Durango like any other GPU have its limits,ESRAM at best case scenario can help the 7770 achieve its peak,not go over that peak,no matter what some people try to paint this the 7770 peak is far far away from the 680GTX peak.
I am sure when all is say and done Durango will not be even close to that GPU,with all its efficiencies.
That's all true, but it is a meaningless comparison if you don't know how it impacts the final performance (aka framerate).
Let me exaggerate just to make a point: Imagine that a 680 spent 85% of the frame time idle due memory latency and had only 10% for ALU work, and the remaining 5% would be anything else. In that case, while it's true that durango's gpu would never match the flop performance/output of a 680, it turns out that ALU is simply not a huge part of the frame time, so you can actually have a gpu with less ALUs but faster memory that outperforms a 680 in that frame.
Of course, in reality it's not a drastic scenario like this, but Ms has data that shows for all current games where they spent most of their time, and instead of brute forcing everything to improve performance, they seem to have designed a system that tackles those bottlenecks.
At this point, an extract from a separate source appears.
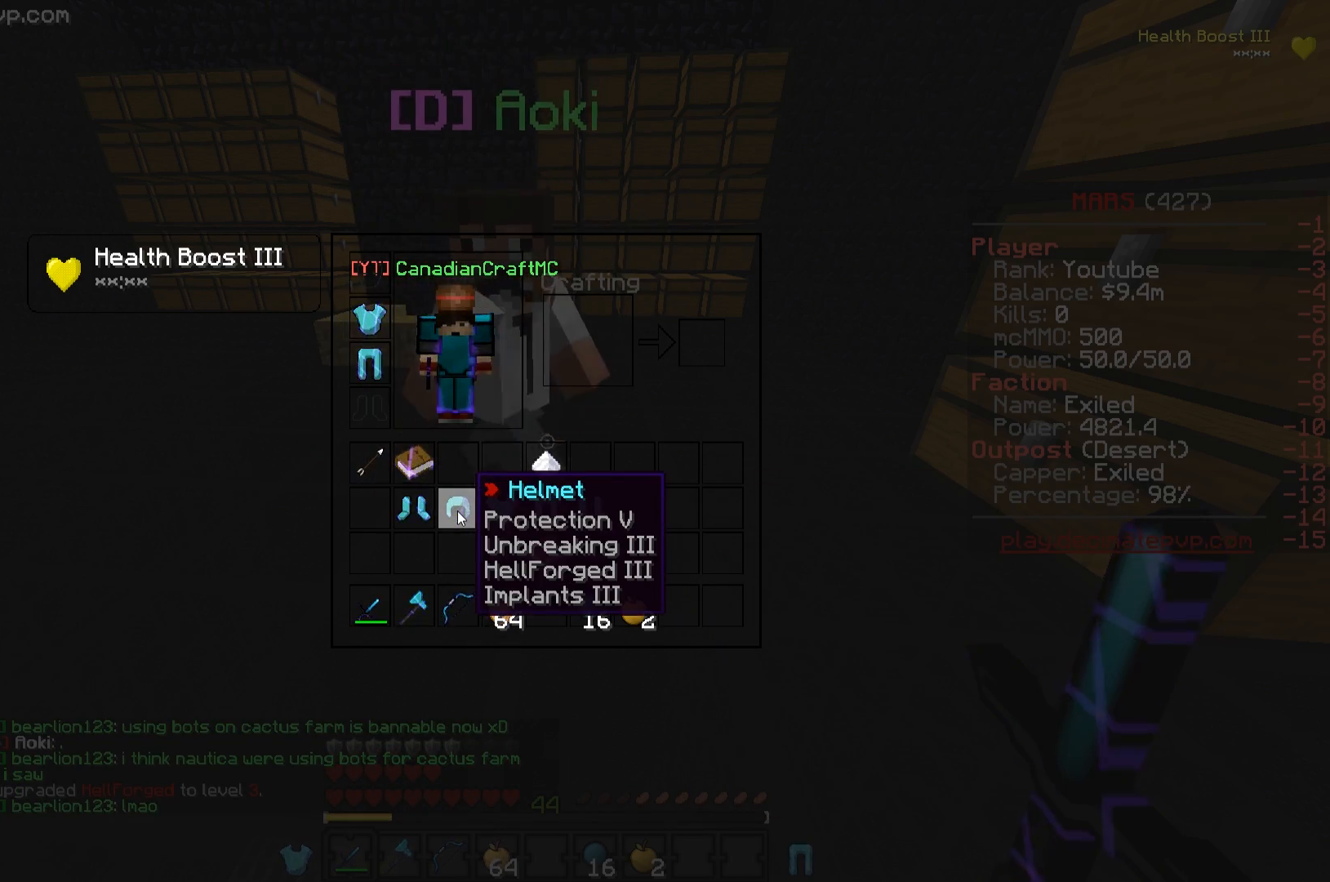
Gameplay with keyboard; each line is a JSON object with the keys held at the frame after it. "events" lists presses ("down") and releases ("up") of "a", "d", "s" and "w" between this image and that frame as [ms after this image, input, new state], when the widget could be followed in between. No other keys are recorded. Mouse input is not recorded.
{"keys": ["w"], "events": [[317, "w", "down"]]}
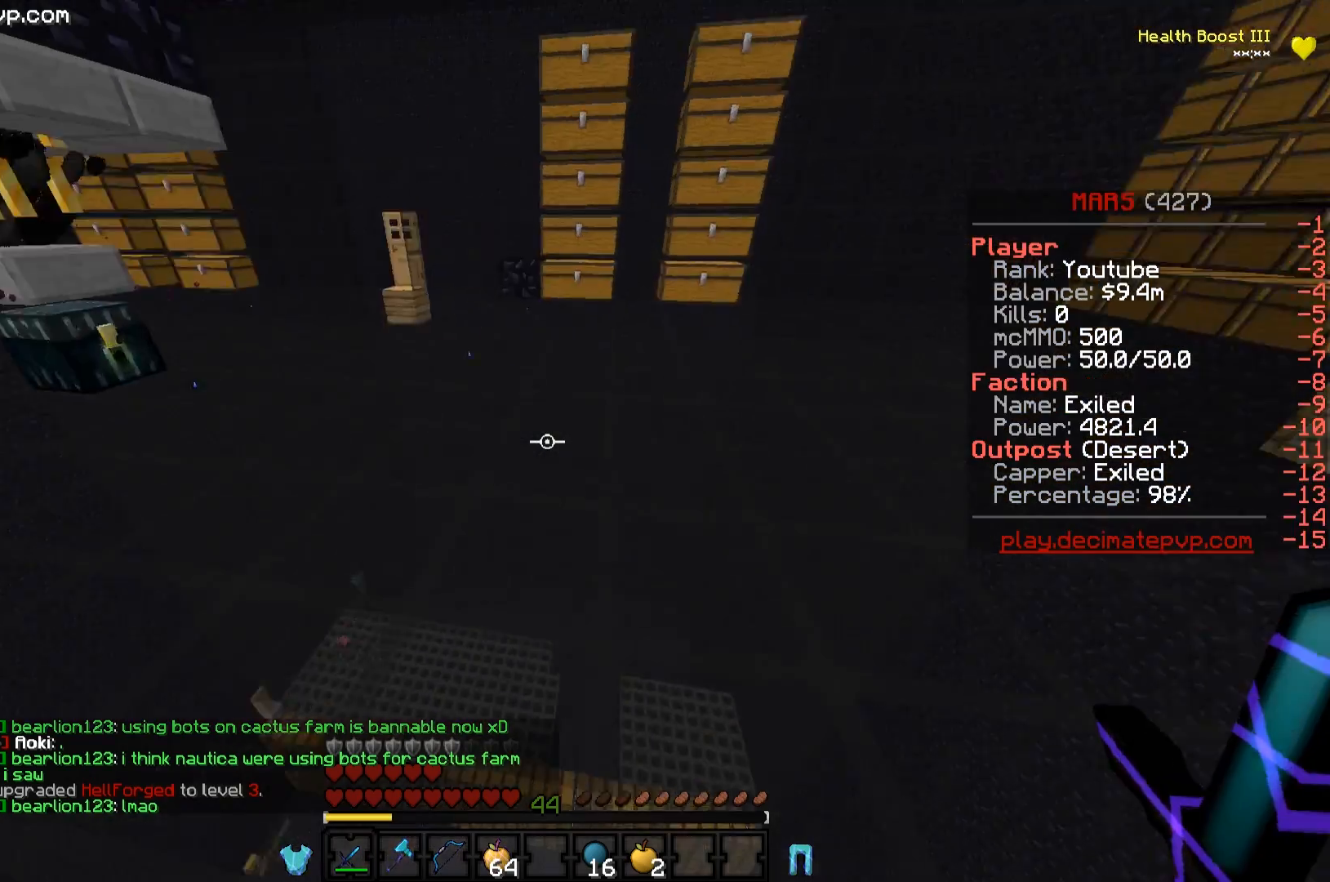
{"keys": ["w"], "events": []}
It's not that far fetch to assume that for running those games that setup could perform better.
But that's not guarantee that they will always perform on par either, because games from 5-6 years from now can be drastically different from current ones and be more suited to another architecture...
It kinda happened this gen when developers started using deferred renders, which nullified the multisample advantage that xenos had in the beginning of the generation, and accentuated its shortcomings.